Binance lancia il supporto alla stablecoin RLUSD di Ripple su Ethereum, presto anche su XRP Ledger

Cristina Manetti

21 Gennaio 2026

Milano, 21 gennaio 2026 – Ripple fa il suo ingresso nel mondo delle stablecoin con il lancio di RLUSD su Binance. La nuova moneta digitale parte sulla rete Ethereum, ma presto sbarcherà anche sul suo registro nativo, l’XRP Ledger. È una mossa importante per il colosso californiano, che vuole ritagliarsi spazio in un mercato dominato da nomi come Tether e Circle.

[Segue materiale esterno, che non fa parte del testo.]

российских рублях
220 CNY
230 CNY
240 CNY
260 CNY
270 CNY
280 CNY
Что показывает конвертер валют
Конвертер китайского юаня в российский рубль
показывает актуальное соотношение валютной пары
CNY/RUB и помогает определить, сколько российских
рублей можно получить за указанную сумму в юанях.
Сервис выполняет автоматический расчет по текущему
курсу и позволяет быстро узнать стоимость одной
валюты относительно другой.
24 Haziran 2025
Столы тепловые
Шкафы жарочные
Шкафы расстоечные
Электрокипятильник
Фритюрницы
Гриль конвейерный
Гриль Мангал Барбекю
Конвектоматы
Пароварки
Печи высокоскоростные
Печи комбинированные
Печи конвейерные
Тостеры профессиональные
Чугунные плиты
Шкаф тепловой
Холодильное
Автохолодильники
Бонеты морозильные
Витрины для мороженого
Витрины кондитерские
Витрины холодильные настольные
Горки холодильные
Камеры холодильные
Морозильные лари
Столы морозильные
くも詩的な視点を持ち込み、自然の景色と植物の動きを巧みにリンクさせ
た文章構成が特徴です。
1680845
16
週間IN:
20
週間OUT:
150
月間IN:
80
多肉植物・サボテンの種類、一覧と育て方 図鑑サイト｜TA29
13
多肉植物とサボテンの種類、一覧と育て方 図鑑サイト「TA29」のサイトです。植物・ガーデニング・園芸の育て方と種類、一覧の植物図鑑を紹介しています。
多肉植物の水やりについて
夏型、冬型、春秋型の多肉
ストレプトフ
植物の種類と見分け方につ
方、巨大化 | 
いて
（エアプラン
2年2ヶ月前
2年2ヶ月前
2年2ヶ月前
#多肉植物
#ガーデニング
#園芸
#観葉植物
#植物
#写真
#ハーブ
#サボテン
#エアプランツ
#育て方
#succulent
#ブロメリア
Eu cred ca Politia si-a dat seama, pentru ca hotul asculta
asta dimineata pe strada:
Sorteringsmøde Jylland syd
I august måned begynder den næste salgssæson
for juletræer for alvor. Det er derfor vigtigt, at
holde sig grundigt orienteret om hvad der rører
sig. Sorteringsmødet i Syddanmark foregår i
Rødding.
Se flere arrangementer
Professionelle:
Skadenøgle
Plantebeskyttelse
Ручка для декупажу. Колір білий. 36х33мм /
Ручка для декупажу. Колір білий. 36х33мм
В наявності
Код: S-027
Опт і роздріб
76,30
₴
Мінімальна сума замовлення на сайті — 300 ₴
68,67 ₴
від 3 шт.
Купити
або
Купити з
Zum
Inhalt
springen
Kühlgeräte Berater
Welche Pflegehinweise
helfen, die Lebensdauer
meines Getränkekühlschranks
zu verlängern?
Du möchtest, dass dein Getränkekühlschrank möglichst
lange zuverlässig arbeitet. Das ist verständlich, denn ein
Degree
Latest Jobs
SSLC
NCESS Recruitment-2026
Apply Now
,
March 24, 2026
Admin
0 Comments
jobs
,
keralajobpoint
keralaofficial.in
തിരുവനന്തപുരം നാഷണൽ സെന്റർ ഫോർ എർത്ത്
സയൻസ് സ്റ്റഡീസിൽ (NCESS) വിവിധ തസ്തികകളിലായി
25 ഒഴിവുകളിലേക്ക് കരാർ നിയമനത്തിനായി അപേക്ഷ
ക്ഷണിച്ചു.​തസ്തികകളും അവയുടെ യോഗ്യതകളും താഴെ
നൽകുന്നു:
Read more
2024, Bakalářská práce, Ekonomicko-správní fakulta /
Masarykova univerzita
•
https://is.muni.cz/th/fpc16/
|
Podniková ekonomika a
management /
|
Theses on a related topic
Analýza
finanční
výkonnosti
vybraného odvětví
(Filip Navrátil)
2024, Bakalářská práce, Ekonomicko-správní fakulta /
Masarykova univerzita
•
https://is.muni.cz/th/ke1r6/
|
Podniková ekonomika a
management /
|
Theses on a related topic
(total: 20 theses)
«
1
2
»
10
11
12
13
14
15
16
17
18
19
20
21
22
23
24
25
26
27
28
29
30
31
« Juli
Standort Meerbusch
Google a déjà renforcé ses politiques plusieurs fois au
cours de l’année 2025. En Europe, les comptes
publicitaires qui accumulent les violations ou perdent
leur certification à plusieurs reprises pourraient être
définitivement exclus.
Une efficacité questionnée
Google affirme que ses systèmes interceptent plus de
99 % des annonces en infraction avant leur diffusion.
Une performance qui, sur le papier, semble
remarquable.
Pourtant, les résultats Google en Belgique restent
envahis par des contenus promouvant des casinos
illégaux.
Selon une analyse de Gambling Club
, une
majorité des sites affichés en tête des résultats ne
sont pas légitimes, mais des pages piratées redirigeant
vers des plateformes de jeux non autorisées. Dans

RLUSD sbarca su Binance: cosa c’è da sapere

La notizia, molto attesa negli ambienti crypto, è arrivata questa mattina con l’annuncio di Binance, che ha subito aperto il trading della stablecoin. Per ora si opera sulla rete Ethereum con lo standard ERC-20. “Abbiamo scelto questo punto di partenza per garantire subito buona liquidità e far arrivare RLUSD agli utenti più esperti”, ha detto Monica Long, presidente di Ripple.

Nel frattempo, i tecnici di Ripple sono al lavoro per portare RLUSD sull’XRP Ledger entro il primo trimestre del 2026. Quando sarà attivo anche lì, spiega Long, gli utenti potranno godere di “commissioni più basse e operazioni più veloci rispetto a quanto offerto dalla concorrenza”.

Stablecoin, un mercato già affollato: la sfida di Ripple

Dietro il lancio c’è una sfida chiara ai grandi del settore. Le stablecoin sono ormai fondamentali per i mercati digitali: a fine 2025 ne circolavano oltre 134 miliardi di dollari, secondo CoinMarketCap. A farla da padrone restano sempre USDT (Tether) e USDC (Circle), che insieme controllano più dell’80% del volume.

Ripple punta tutto sulla trasparenza. Promette controlli regolari sulle riserve e aggiornamenti trimestrali sui fondi che sostengono RLUSD. Il CEO Brad Garlinghouse ha dichiarato a CNBC: “RLUSD nasce per portare chiarezza in un settore spesso criticato per opacità e mancanza di garanzie”. Al momento non sono stati però resi noti i dettagli sulla società incaricata delle verifiche.

Ethereum prima tappa, XRP Ledger traguardo finale

Partire da Ethereum è una scelta ormai comune: permette subito la compatibilità con le principali piattaforme DeFi e i wallet più diffusi. Ma Ripple vuole riportare traffico e valore sul proprio registro.

“Sarà una migrazione graduale”, spiega uno sviluppatore vicino al progetto che preferisce restare anonimo. “Gli utenti potranno spostare RLUSD da una blockchain all’altra senza rischi grazie a uno swap sicuro direttamente su Binance”. Secondo gli addetti ai lavori, questa possibilità potrebbe abbassare le commissioni sulle transazioni fino al 30% rispetto a quelle attuali su Ethereum.

Il mercato reagisce: attenzione puntata su XRP

Dopo l’annuncio, sui social dedicati alle criptovalute è esplosa la discussione. Su Twitter – ora ribattezzato X – utenti e analisti si interrogano sulle conseguenze per l’ecosistema XRP. Il prezzo del token Ripple è rimasto stabile intorno a 0,59 dollari, ma i volumi di scambio sono cresciuti del 14% rispetto alla settimana precedente. “Potrebbe essere solo l’inizio”, commenta Alessia Riva di Bitstamp Italia. “L’arrivo della stablecoin su XRP Ledger potrebbe scombinare gli equilibri interni e forse spostare gli asset tra le blockchain concorrenti”.

Ora resta da capire se RLUSD riuscirà a farsi largo in un settore già molto affollato. Da Ripple assicurano che continueranno a investire in conformità alle norme: “Vogliamo collaborare con le autorità in tutte le giurisdizioni”, dice Long, “per offrire un prodotto affidabile sia agli istituzionali sia agli utenti comuni”.

La partita è aperta e il debutto su Binance segna solo l’inizio. Tutti gli occhi sono puntati sulle prossime mosse di Ripple: la sfida tra stablecoin entra nel vivo e chi opera nel settore sa bene che nessuno starà a guardare senza reagire.